In the EU, “extradition” is by means of the European Arrest Warrant (EAW). Any member state may issue an EAW and request its execution in any other member state. Very serious problems can arise in the system. The EAW system is professedly based on the high regard that the national judiciaries have for each other. In fact, they do not have such a high regard for each other. Notwithstanding, like characters in a Samuel Beckett play, they “go on” with the EAW process, being rescued on occasions by indefatigable work of defence lawyers across the EU.
Fair Trials International has listed the problems HERE
Legal practitioners in Ireland will have encountered the judicial system of Poland, for instance, and have had practical experience of the disproportionate lengths to which that system follows some of its citizens. (Trivial offences can be resurrected years after the events on which they are allegedly based).
Most significantly, the inspiration of the EAW is political, not judicial but the execution is vested in the judiciary.
The Fair Trials International criticisms are as follows:
- European Arrest Warrants have been issued many years after the alleged offence was committed.
- Once warrants have been issued there is no effective way of removing them, even after extradition has been refused.
- They have been used to send people to another EU member state to serve a prison sentence resulting from an unfair trial.
- Warrants have been used to force a person to face trial when the charges are based on evidence obtained by police brutality.
- Sometimes people surrendered under an Arrest Warrant have to spend months or even years in detention before they can appear in court to establish their innocence
There is one particular feature of the EAW that helps to propel it forward; the cost of executing an EAW falls on the receiving member state, not the requesting member state.
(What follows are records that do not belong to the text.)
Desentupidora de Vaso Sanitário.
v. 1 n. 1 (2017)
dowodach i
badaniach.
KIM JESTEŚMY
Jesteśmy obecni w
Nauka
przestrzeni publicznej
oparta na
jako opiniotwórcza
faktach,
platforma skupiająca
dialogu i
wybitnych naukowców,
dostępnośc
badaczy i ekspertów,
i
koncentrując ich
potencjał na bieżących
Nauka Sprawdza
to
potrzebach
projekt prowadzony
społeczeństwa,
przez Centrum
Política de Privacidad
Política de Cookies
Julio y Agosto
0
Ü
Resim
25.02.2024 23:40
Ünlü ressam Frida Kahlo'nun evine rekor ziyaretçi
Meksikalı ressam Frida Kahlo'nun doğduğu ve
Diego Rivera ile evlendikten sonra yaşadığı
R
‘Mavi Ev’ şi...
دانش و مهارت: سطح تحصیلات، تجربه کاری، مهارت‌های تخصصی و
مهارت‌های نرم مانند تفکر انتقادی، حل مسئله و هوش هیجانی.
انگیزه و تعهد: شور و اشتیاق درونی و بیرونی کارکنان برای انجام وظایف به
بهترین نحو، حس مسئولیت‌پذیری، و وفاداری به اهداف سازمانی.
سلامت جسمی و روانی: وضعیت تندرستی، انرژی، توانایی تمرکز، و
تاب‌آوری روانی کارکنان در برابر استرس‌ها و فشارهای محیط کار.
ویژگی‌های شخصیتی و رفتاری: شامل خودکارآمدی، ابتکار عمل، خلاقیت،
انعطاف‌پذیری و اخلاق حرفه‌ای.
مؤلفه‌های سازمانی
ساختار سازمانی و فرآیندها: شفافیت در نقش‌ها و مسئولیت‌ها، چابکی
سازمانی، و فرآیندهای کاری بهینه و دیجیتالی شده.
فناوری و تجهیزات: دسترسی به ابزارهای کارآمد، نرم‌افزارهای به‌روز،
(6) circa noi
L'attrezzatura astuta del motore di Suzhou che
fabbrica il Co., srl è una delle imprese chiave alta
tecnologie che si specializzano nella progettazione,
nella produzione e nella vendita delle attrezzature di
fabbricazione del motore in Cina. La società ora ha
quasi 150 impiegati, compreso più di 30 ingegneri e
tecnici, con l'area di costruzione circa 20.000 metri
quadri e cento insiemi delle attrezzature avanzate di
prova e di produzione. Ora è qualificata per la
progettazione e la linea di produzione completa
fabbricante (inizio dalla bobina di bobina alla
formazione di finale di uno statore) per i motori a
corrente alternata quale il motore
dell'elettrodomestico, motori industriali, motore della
So, think of a national service industry, generating good employment figures, whose cost is borne by another national economy; that’s the EAW.
Domestic courts in EU member states are aware of these problems. Their solution to date has been to say the problem must be corrected elsewhere. The “elsewhere”, presumably, is the European Commission or the Council of Ministers or the European Parliament. There is no sign that these institutions will even recognize the problem, let alone correct it.
The problem is very significant. At a minimum, it is evidence of an absence of any real attempt to establish ethical and practical standards for a unified legal profession in the EU.